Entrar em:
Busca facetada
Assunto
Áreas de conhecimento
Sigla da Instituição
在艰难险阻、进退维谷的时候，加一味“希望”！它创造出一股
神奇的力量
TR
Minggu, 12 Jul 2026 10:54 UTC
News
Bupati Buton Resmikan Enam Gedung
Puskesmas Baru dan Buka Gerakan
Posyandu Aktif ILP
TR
┄┄┄┄┄┄
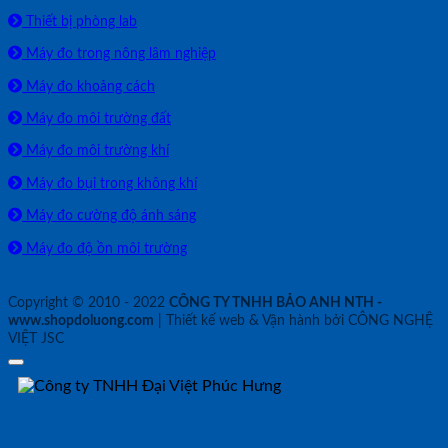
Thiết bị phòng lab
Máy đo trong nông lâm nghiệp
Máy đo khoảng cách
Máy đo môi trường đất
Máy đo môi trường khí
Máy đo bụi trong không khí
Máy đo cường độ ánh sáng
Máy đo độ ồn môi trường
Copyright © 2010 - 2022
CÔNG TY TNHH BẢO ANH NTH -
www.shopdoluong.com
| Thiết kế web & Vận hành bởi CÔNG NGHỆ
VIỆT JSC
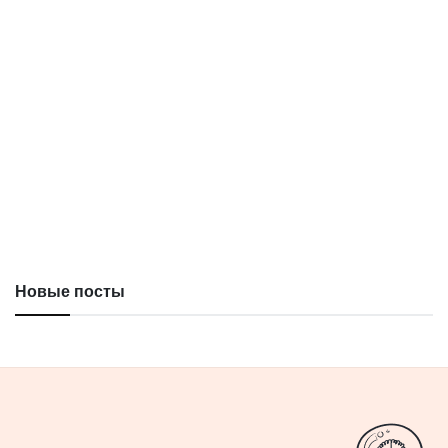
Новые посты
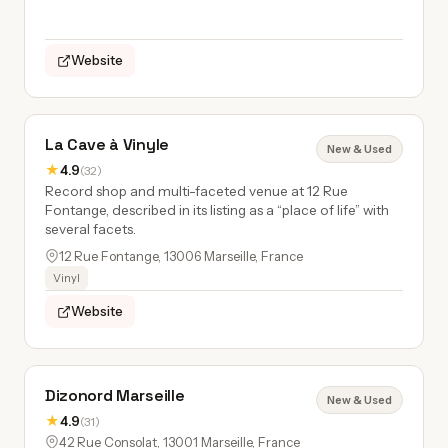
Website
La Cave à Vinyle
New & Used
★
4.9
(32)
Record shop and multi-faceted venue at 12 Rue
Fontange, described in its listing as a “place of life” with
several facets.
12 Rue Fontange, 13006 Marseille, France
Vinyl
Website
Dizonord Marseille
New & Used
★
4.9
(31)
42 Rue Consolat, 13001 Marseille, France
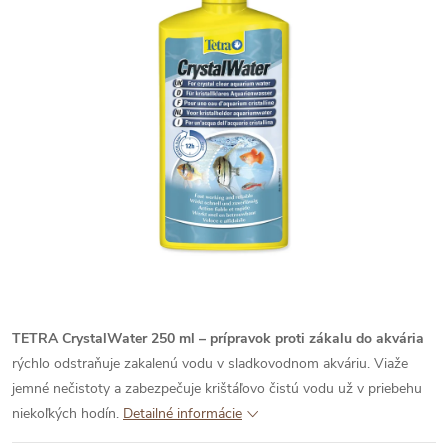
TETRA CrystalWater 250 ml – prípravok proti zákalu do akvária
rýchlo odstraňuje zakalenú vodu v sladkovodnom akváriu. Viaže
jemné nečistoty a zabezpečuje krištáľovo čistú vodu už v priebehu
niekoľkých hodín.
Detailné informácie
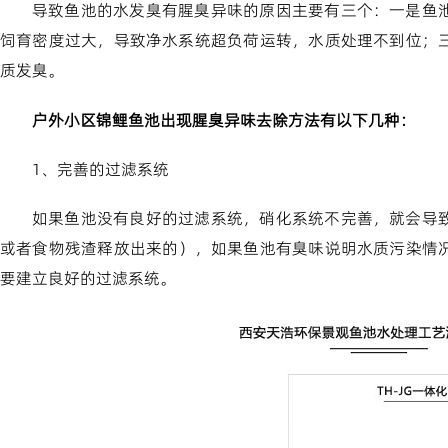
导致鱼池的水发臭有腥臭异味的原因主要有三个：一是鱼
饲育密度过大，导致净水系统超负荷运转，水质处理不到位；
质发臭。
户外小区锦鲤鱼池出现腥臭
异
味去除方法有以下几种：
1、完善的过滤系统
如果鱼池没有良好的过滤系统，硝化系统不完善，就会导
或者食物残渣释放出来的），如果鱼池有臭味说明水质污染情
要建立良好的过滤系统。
┄┄┄┄┄┄
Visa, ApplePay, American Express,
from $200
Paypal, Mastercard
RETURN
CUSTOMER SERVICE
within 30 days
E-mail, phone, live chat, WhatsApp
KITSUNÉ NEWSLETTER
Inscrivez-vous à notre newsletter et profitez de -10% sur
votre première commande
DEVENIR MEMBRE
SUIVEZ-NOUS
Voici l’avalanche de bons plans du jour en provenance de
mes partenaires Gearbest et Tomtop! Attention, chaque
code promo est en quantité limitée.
┄┄┄┄┄┄
▶ **Your goal**: Output exactly those lines of the data above that run from the line with "Record shop and multi-faceted venue at 12 Rue" up to and including the line with "要建立良好的过滤系统。". No pictures go in.

▶ **Exercise output**:
Record shop and multi-faceted venue at 12 Rue
Fontange, described in its listing as a “place of life” with
several facets.
12 Rue Fontange, 13006 Marseille, France
Vinyl
Website
Dizonord Marseille
New & Used
★
4.9
(31)
42 Rue Consolat, 13001 Marseille, France
TETRA CrystalWater 250 ml – prípravok proti zákalu do akvária
rýchlo odstraňuje zakalenú vodu v sladkovodnom akváriu. Viaže
jemné nečistoty a zabezpečuje krištáľovo čistú vodu už v priebehu
niekoľkých hodín.
Detailné informácie
导致鱼池的水发臭有腥臭异味的原因主要有三个：一是鱼
饲育密度过大，导致净水系统超负荷运转，水质处理不到位；
质发臭。
户外小区锦鲤鱼池出现腥臭
异
味去除方法有以下几种：
1、完善的过滤系统
如果鱼池没有良好的过滤系统，硝化系统不完善，就会导
或者食物残渣释放出来的），如果鱼池有臭味说明水质污染情
要建立良好的过滤系统。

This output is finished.